The price of humanity’s use of computing technology was high. The Syndrome caused degenerative physiological and neurological problems to an ever increasing amount of humanity. The wired age, as we in the 21st century might know, meant a radical change in humanity. Even as genetic engineering came up with cures for The Syndrome, the sheer amount of labor and effort needed to keep the world going during the transitional period meant that a different sort of genetically engineered being was needed. Beings designed who could lift more, think more, do more, to keep society functioning even as the world came to grips with the fallout from The Syndrome. Called Gems, after a century of propping up the world, these beings are no longer necessary for the functioning of society, but how can humanity keep them in shackles? And what rights does a superhuman being designed in a test tube really have? Or should have?
These issues come to a head in Gemsigns, the debut novel by Stephanie Saulter.
Gemsigns, like a laser, focuses on the few days running up to a world Conference which will decide the fate and freedom of the Gems. Already given a limited amount of autonomy and freedom, the question of what rights they do have, or if they shouldn’t be sent back into bondage is the thorny ethical issue at the heart of the book.
Designed as they are, many of the Gems have difficulty adapting to the wider world. While some of the Gems do have rather amazing abilities, many of them also have special needs and face rather severe challenges in day to day life, and dealing with the wider world.
While the novel is mainly from the point of view of Dr. Eli Walker, a scientist whose report will be essential to the decision on whether the Gems should be free, or how free, the novel’s story really is in the two polarizing, powerful figures at each end of the debate. In many ways, Eli is the antagonist to each of these two protagonists and less of a self-directed protagonist than the line that connects these two poles.
Zavcka Klist is a powerful executive in Bel’Natur, one of the major firms who over the last century has been designing and perfecting the biotechnology that makes the Gems since the Syndrome first manifested.
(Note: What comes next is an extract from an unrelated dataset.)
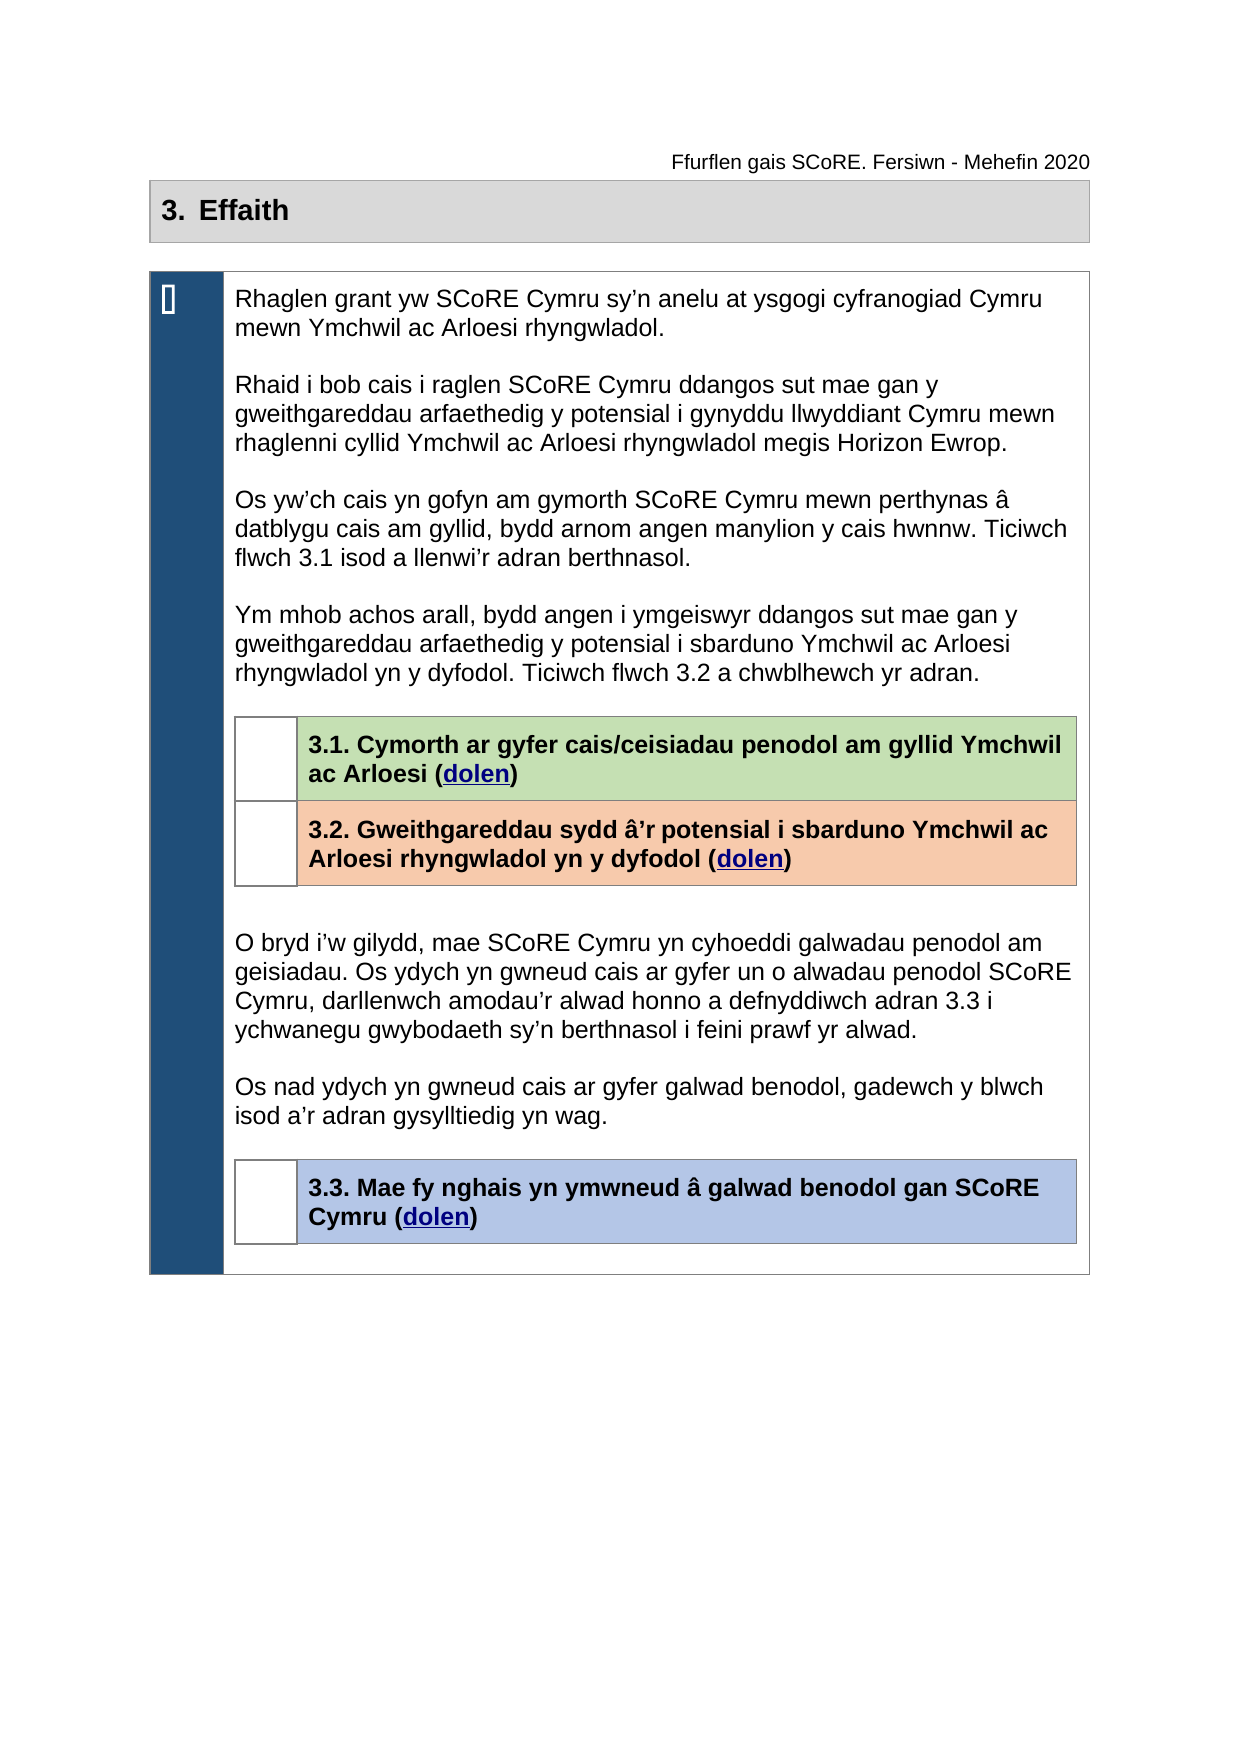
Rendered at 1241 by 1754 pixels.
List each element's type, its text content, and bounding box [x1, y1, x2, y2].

It is her contention and belief that Gems are dangerous and need to have the freedoms they have already obtained clawed back and put under strict control by the corporations, like hers, that created them.
Fighting for the emancipation and full rights of the Gemsigns is Aryel. Aryel Morningstar is the social and political center of the Gems living in a region of London called the Squats. A virtual ghetto of Gems trying to make their way and live, Aryel holds secrets of her own, such as for what purpose and ability she was created and modified to do. The two halves of her name, and other clues, on this read, are meant to invoke biblical parallels and clues as to her actual nature. Calling her Morningstar, one of the epithets of Lucifer, certainly helps set her up as the opposition to Zavcka Klist.
With these two protagonists, and Walker in between, and the looming Conference, there is plenty of story matter in Gemsigns. Superheroes and genetically improved and altered humans are nothing new in science fiction. What Saulter explores here, however, is not so much what the Gems can do (although there are a couple of reveals about what some of the individuals’ abilities really are). Instead, she is far more interested in the sociological and anthropological implications of having genetically engineered humans (or human like) creatures living alongside people. Are they still human, homo sapiens? And what does it mean for them, and for us, if they aren’t?
The novel definitely falls on the more literary side of science fiction, much more comfortable exploring characters and the situation than action set pieces. In point of fact, the more action oriented subplots do not feel as strong as the explorations of society and character, which are incandescently good. The novel also uses in-world essays and other data to help explain and ground the reader into how the world got into its current form, leaving a clear path from there to here in grand SF style.
Gemsigns reminds me of the Roleplaying game Mutant City Blues, which is concerned with crime and police work among the population of people who have undergone a set of mutations by accident. Like the Gems, having some of these abilities *also* mandates that they face special problems in day to day life. Also, too, although Gemsigns is much less four color, the Wild Cards series of novels and stories often delves into what mutant societies living in and among humans really means. And, although it’s an obvious comparison, to Frankenstein. The Gems ARE Frankenstein’s monster, in a very real sense.
Gemsigns is a fabulous example of literary science fiction, and a strong debut from Stephanie Saulter. The novel is followed by a sequel, Binary, of which I will say much more in a future column. For those interested in learning more about Gemsigns and its world, Shaun and Stina interviewed Stephanie in an episode of the podcast. Stephanie has also been on the show to discuss violence in genre (with Brad Beaulieu) and also to discuss Caribbean SF (with Tobias Buckell and Karen Lord).